Search the records for lines that contain the word "shoulder". Copy them all.
╭─ ENTRIES PROVIDED
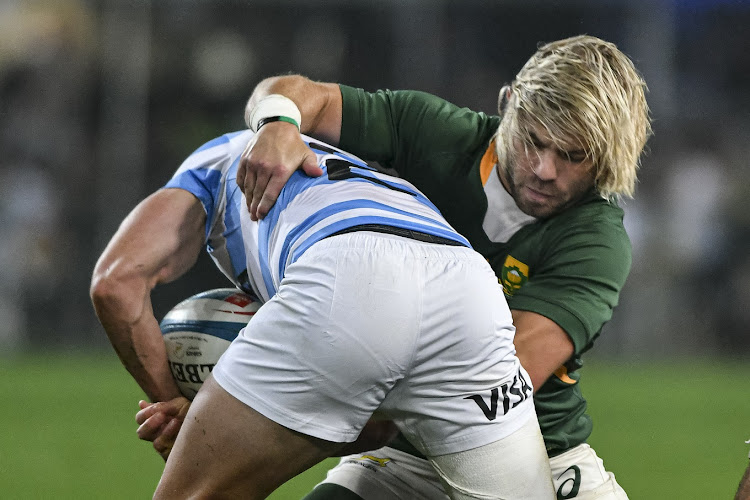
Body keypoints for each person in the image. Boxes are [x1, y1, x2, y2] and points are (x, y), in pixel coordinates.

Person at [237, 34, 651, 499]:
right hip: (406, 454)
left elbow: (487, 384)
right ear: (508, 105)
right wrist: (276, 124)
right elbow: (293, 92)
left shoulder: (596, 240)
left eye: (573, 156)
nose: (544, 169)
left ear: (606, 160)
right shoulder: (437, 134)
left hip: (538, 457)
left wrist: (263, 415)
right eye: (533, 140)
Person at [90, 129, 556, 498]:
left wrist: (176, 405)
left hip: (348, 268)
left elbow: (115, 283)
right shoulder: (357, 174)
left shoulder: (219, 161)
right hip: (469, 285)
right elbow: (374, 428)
╰─
╭─ ENTRIES PROVIDED
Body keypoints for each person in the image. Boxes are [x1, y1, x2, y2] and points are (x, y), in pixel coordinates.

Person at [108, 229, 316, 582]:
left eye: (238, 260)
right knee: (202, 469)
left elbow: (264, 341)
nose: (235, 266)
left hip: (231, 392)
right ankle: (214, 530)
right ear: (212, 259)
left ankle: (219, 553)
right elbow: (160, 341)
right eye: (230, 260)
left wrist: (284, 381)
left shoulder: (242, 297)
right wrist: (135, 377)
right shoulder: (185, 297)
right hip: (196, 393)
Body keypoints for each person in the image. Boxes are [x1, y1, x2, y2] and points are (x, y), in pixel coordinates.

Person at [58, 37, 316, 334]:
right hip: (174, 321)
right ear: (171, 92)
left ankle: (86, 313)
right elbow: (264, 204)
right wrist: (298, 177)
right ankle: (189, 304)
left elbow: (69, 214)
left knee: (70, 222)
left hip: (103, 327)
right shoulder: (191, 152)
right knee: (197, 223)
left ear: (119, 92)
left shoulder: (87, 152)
╰─
╭─ ENTRIES PROVIDED
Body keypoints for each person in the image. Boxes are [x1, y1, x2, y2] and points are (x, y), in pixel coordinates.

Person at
╰─
**WORKED SOLUTION:**
left shoulder: (596, 240)
right shoulder: (437, 134)
right shoulder: (357, 174)
left shoulder: (219, 161)
left shoulder: (242, 297)
right shoulder: (185, 297)
right shoulder: (191, 152)
left shoulder: (87, 152)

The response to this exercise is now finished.